== Information provided
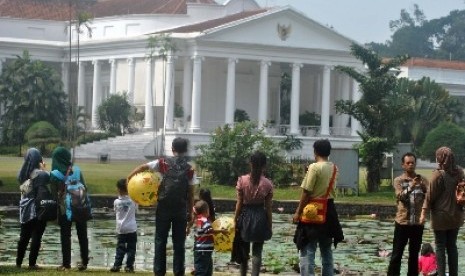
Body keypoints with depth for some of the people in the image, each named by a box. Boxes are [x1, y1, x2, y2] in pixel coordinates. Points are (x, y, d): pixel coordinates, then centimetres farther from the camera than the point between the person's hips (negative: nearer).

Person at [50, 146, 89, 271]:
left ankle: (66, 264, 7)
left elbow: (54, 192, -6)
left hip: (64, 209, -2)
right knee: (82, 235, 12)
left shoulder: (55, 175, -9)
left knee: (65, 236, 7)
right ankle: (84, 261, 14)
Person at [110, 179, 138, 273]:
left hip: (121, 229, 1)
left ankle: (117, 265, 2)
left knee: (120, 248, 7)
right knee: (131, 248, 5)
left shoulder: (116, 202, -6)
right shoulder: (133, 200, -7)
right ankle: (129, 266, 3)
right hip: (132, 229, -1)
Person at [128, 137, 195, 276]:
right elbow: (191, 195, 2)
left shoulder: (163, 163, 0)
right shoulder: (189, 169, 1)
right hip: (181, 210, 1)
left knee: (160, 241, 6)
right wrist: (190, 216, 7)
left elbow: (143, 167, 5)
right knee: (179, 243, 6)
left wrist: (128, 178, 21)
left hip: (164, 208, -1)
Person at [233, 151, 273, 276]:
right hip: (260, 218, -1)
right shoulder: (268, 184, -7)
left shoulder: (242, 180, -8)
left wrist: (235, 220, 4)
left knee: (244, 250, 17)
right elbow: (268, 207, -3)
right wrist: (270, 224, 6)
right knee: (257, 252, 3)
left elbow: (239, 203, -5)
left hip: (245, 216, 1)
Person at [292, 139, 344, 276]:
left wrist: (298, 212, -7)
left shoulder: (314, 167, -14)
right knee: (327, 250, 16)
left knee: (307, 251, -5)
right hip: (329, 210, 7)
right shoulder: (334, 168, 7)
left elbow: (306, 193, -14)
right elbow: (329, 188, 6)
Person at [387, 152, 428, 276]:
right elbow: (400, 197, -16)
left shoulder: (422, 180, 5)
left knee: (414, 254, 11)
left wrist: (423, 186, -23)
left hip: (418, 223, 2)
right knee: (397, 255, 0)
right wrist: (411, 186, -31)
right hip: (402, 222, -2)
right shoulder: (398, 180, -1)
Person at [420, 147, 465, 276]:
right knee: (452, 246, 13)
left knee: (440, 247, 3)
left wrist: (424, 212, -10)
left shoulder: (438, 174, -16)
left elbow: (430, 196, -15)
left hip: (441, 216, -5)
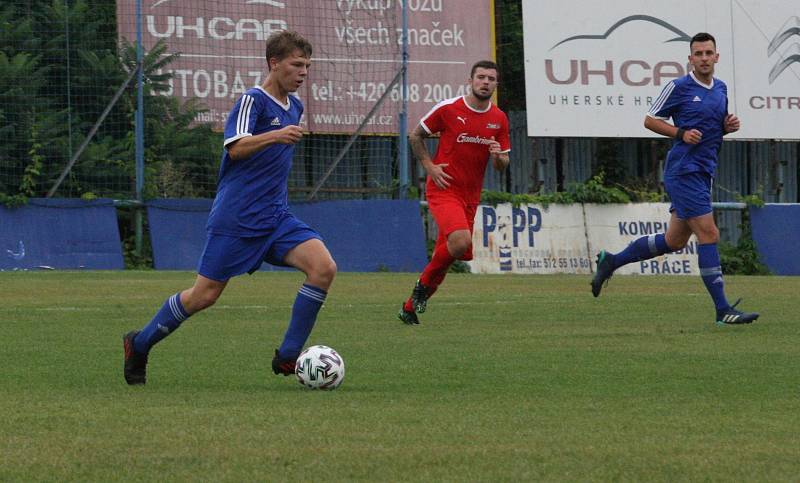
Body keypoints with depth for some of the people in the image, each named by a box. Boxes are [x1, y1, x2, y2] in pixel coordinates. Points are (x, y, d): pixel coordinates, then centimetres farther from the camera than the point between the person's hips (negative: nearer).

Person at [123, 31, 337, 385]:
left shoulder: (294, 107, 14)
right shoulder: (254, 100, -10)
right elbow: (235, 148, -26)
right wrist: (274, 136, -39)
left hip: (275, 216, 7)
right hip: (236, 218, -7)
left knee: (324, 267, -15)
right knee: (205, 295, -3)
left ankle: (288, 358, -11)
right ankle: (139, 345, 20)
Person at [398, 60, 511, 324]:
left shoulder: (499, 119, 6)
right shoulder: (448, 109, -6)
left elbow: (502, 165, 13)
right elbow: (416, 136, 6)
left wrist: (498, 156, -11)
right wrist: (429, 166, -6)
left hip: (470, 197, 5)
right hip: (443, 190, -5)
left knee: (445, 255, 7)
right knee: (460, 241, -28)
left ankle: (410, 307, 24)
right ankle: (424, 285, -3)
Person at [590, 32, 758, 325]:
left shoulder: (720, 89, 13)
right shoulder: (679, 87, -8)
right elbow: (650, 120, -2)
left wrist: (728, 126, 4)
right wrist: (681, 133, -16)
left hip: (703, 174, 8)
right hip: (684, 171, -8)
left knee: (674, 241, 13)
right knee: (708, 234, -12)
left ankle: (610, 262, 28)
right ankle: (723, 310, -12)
====
== Information provided
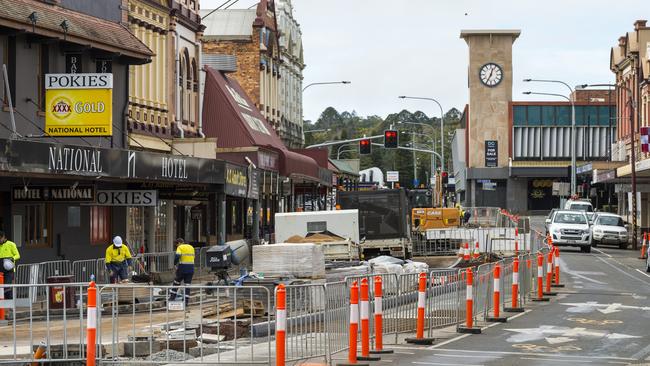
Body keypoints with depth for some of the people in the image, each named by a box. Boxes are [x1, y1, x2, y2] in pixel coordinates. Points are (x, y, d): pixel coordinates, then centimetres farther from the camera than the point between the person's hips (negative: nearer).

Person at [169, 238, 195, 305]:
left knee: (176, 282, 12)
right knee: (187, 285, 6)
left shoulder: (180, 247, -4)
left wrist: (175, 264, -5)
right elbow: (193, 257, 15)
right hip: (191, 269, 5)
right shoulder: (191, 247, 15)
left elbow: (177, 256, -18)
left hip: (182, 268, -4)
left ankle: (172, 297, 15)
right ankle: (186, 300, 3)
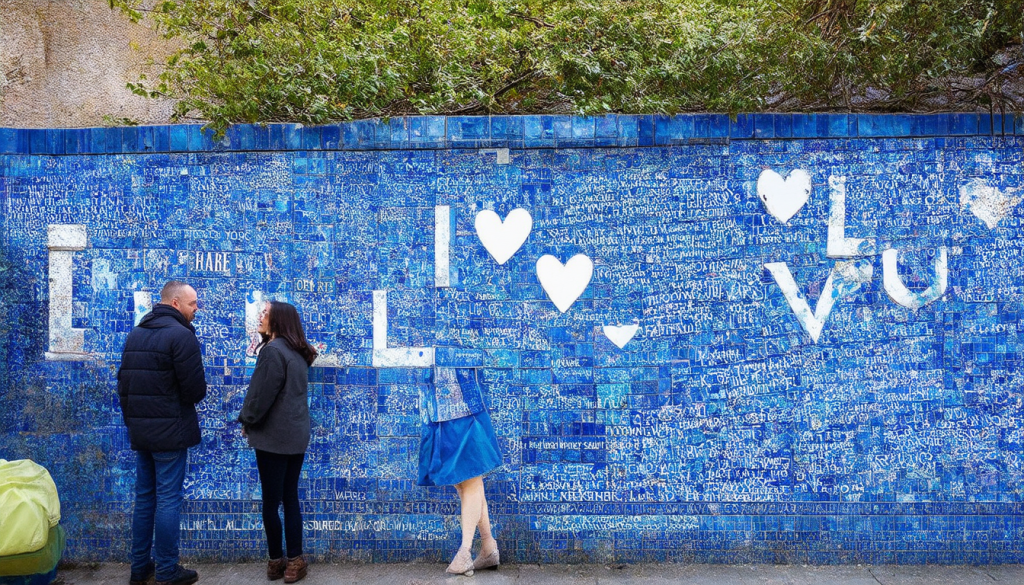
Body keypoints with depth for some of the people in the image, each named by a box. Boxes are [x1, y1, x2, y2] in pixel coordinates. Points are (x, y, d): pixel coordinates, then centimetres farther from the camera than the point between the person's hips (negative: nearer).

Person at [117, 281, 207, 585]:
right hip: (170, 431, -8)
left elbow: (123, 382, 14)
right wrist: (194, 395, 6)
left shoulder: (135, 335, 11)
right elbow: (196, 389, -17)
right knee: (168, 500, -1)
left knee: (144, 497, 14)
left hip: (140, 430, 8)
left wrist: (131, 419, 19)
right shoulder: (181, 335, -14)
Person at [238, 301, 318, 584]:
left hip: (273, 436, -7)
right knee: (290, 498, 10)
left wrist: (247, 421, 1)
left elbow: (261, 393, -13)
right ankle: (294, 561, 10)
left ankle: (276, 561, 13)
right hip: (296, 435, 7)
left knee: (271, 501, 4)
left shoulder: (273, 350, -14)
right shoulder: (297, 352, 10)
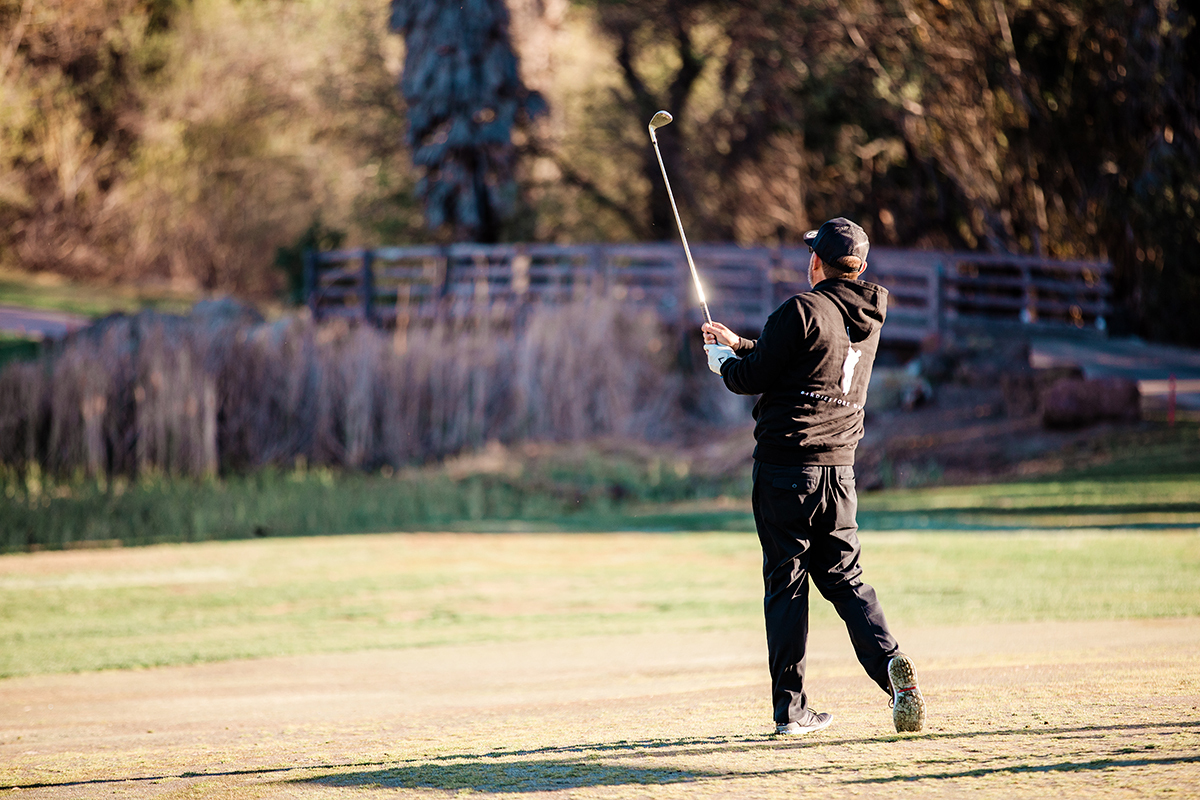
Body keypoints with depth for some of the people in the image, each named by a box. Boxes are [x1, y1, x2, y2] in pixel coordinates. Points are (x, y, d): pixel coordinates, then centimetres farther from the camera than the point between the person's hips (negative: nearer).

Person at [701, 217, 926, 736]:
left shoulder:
====
- **What is required**
Reproduce the records from the line with "left hip: (140, 430, 8)" to the line with "right shoulder: (297, 352, 10)", both included, and output only those lines. Multiply every keypoint value in the answers (the x and y pixel coordinates and the depth) by 1.55, rounding to whole numbers with halves rounded up, and leave all other text and numbers unchanged.

- **Solved exercise**
left hip: (217, 667, 12)
left wrist: (203, 649, 29)
right shoulder: (281, 519, -22)
Person at [238, 301, 318, 584]:
left hip: (423, 676, -11)
right knee: (450, 772, 16)
left wrist: (383, 653, 2)
left elbow: (405, 609, -20)
right ankle: (456, 870, 16)
left ankle: (428, 870, 20)
right hip: (459, 674, 11)
left knee: (420, 777, 6)
left shoulder: (423, 543, -22)
right shoulder: (460, 546, 16)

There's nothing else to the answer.